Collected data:
....

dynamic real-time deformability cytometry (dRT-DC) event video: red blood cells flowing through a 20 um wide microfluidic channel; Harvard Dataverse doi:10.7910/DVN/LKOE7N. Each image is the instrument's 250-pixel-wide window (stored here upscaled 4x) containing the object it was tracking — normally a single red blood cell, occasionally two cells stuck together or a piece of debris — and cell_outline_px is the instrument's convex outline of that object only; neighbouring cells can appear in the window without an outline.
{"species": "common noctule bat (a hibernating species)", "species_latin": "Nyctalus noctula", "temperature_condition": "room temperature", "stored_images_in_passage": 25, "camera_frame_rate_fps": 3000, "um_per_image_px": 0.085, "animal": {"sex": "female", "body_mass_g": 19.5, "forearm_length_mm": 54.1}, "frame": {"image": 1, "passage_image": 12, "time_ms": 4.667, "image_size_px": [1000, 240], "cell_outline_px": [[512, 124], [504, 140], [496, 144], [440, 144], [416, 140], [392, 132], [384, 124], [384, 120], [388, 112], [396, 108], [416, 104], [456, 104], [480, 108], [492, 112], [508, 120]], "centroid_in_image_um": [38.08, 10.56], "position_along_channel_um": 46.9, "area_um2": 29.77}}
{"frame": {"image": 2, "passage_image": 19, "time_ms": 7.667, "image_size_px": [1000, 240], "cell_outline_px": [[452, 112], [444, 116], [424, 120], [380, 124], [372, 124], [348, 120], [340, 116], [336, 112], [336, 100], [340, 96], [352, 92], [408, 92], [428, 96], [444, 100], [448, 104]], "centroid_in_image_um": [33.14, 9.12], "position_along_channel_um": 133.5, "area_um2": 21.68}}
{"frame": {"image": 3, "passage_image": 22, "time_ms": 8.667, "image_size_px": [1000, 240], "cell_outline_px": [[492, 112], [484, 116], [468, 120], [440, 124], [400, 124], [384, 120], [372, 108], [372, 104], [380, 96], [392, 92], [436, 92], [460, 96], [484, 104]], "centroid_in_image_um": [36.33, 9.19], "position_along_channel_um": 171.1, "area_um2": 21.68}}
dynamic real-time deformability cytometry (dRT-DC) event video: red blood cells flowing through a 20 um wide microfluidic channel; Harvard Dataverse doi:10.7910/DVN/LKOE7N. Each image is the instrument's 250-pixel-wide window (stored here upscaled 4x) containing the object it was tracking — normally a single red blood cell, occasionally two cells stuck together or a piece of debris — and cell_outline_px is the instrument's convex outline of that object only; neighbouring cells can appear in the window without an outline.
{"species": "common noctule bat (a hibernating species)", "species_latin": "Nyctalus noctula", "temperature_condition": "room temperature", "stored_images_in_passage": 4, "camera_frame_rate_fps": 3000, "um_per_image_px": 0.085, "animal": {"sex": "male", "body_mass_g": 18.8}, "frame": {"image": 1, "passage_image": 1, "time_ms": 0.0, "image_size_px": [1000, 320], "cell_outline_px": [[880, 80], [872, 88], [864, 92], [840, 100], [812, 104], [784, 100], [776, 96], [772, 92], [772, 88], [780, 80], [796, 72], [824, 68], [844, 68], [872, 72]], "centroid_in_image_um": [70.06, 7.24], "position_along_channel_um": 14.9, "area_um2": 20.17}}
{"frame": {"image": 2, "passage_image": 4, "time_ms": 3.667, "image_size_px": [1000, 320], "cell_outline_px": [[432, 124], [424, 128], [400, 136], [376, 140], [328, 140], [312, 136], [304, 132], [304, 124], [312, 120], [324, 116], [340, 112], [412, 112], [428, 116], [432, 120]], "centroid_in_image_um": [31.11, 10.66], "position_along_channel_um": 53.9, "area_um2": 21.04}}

....

# Aim
Print back all the lines verbatim.

# Answer to the task
dynamic real-time deformability cytometry (dRT-DC) event video: red blood cells flowing through a 20 um wide microfluidic channel; Harvard Dataverse doi:10.7910/DVN/LKOE7N. Each image is the instrument's 250-pixel-wide window (stored here upscaled 4x) containing the object it was tracking — normally a single red blood cell, occasionally two cells stuck together or a piece of debris — and cell_outline_px is the instrument's convex outline of that object only; neighbouring cells can appear in the window without an outline.
{"species": "common noctule bat (a hibernating species)", "species_latin": "Nyctalus noctula", "temperature_condition": "room temperature", "stored_images_in_passage": 25, "camera_frame_rate_fps": 3000, "um_per_image_px": 0.085, "animal": {"sex": "female", "body_mass_g": 19.5, "forearm_length_mm": 54.1}, "frame": {"image": 1, "passage_image": 12, "time_ms": 4.667, "image_size_px": [1000, 240], "cell_outline_px": [[512, 124], [504, 140], [496, 144], [440, 144], [416, 140], [392, 132], [384, 124], [384, 120], [388, 112], [396, 108], [416, 104], [456, 104], [480, 108], [492, 112], [508, 120]], "centroid_in_image_um": [38.08, 10.56], "position_along_channel_um": 46.9, "area_um2": 29.77}}
{"frame": {"image": 2, "passage_image": 19, "time_ms": 7.667, "image_size_px": [1000, 240], "cell_outline_px": [[452, 112], [444, 116], [424, 120], [380, 124], [372, 124], [348, 120], [340, 116], [336, 112], [336, 100], [340, 96], [352, 92], [408, 92], [428, 96], [444, 100], [448, 104]], "centroid_in_image_um": [33.14, 9.12], "position_along_channel_um": 133.5, "area_um2": 21.68}}
{"frame": {"image": 3, "passage_image": 22, "time_ms": 8.667, "image_size_px": [1000, 240], "cell_outline_px": [[492, 112], [484, 116], [468, 120], [440, 124], [400, 124], [384, 120], [372, 108], [372, 104], [380, 96], [392, 92], [436, 92], [460, 96], [484, 104]], "centroid_in_image_um": [36.33, 9.19], "position_along_channel_um": 171.1, "area_um2": 21.68}}
dynamic real-time deformability cytometry (dRT-DC) event video: red blood cells flowing through a 20 um wide microfluidic channel; Harvard Dataverse doi:10.7910/DVN/LKOE7N. Each image is the instrument's 250-pixel-wide window (stored here upscaled 4x) containing the object it was tracking — normally a single red blood cell, occasionally two cells stuck together or a piece of debris — and cell_outline_px is the instrument's convex outline of that object only; neighbouring cells can appear in the window without an outline.
{"species": "common noctule bat (a hibernating species)", "species_latin": "Nyctalus noctula", "temperature_condition": "room temperature", "stored_images_in_passage": 4, "camera_frame_rate_fps": 3000, "um_per_image_px": 0.085, "animal": {"sex": "male", "body_mass_g": 18.8}, "frame": {"image": 1, "passage_image": 1, "time_ms": 0.0, "image_size_px": [1000, 320], "cell_outline_px": [[880, 80], [872, 88], [864, 92], [840, 100], [812, 104], [784, 100], [776, 96], [772, 92], [772, 88], [780, 80], [796, 72], [824, 68], [844, 68], [872, 72]], "centroid_in_image_um": [70.06, 7.24], "position_along_channel_um": 14.9, "area_um2": 20.17}}
{"frame": {"image": 2, "passage_image": 4, "time_ms": 3.667, "image_size_px": [1000, 320], "cell_outline_px": [[432, 124], [424, 128], [400, 136], [376, 140], [328, 140], [312, 136], [304, 132], [304, 124], [312, 120], [324, 116], [340, 112], [412, 112], [428, 116], [432, 120]], "centroid_in_image_um": [31.11, 10.66], "position_along_channel_um": 53.9, "area_um2": 21.04}}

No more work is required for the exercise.